On imagine donc que tu as dû mal vivre ces deux mois de confinement ?
J'ai quand même un côté casanier, paradoxalement. Ce confinement, je ne l'ai pas super mal vécu. De toute façon, il serait indécent de se plaindre quand on sait ce qu'ont vécu certains. Je me suis occupé comme j'ai pu. Je n'ai jamais fait autant de sport dans ma vie (rires). J'ai découvert le home-trainer et Zwift. J'ai géré la communication de la FDJ. Au début, c'était calme mais ensuite, il y a eu beaucoup de boulot. Plus qu'en temps normal, même (rires), avec les séances de courses virtuelles des filles etc. Je ne me suis pas ennuyé sur la fin du confinement. Mais maintenant, il est temps de retrouver les routes !

Vas-tu multiplier les sorties comme celle réalisée avec Anthony Turgis ou as-tu d’autres projets d’ici le mois d’août ?

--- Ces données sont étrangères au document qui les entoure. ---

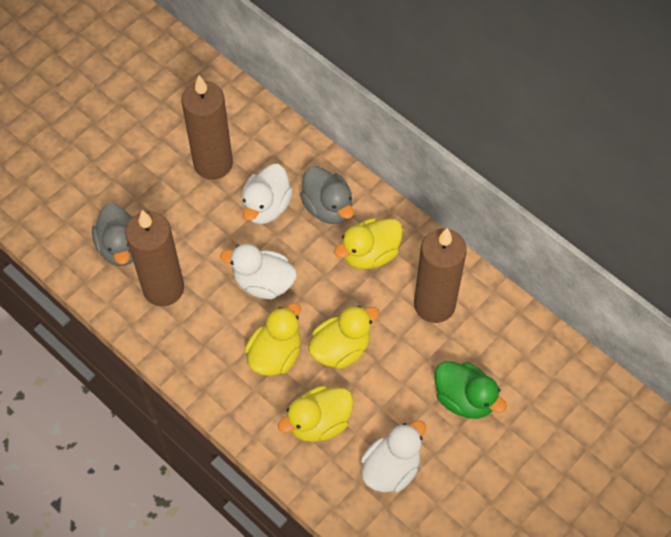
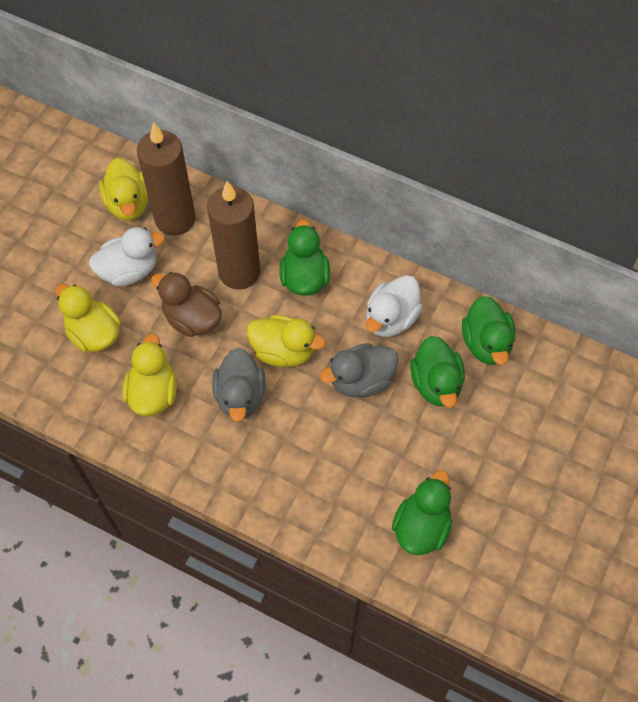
brown candle: [125,210,184,306] [181,75,233,180] [414,228,467,323] = 3 -> [137,122,196,236] [207,181,260,290] = 2
brown duck: none = 0 -> [151,272,222,337] = 1
green duck: [435,361,507,419] = 1 -> [279,219,330,296] [392,470,452,555] [410,336,465,408] [462,296,515,365] = 4
white duck: [220,244,297,299] [241,164,293,224] [361,420,426,492] = 3 -> [89,227,165,286] [365,275,423,337] = 2

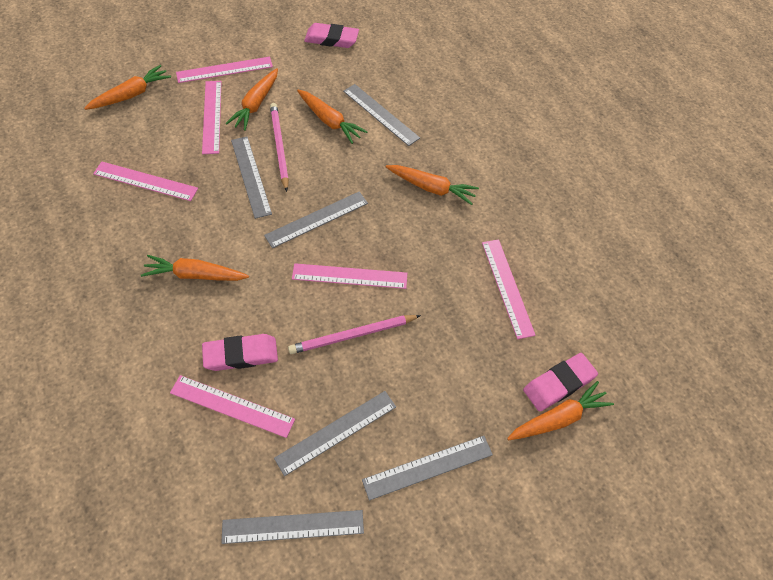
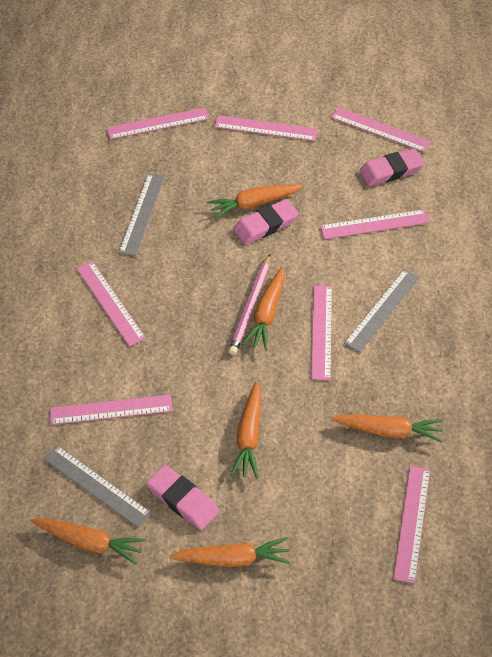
grey ruler: [221,510,364,544] [231,137,272,219] [264,192,368,248] [274,391,396,476] [343,84,420,146] [362,436,493,501] = 6 -> [44,445,151,528] [119,173,165,256] [344,269,420,352] = 3
pink pencil: [270,103,289,192] [288,315,421,354] = 2 -> [228,254,270,355] = 1
pink ruler: [93,162,198,201] [170,375,295,438] [176,56,273,83] [202,81,222,154] [292,263,407,289] [482,239,536,339] = 6 -> [50,395,173,425] [77,261,146,347] [107,108,209,140] [215,115,318,141] [311,285,332,380] [320,209,430,239] [331,107,431,152] [393,466,430,583] = 8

Disons que ça dépendra des possibilités. Si des médias, journaux, magazines, sont intéressés à l’idée d’illustrer de prochaines interview par des clichés actuels, je suis ouvert à toute proposition. Si ça peut me permettre de trouver du boulot, tant mieux. Pour le reste, j’espère avoir bientôt l’occasion d’aller voir les filles de la FDJ-Nouvelle Aquitaine-Futuroscope chez elles, toujours pour ces fameux reportages inside. Peut-être que j’irai aussi voir Pauline Ferrand-Prévot pour Canyon-SRAM. J’attends d’avoir des opportunités de travailler et de rendre la pareille à ces équipes qui m’ont tendu la main à l’époque.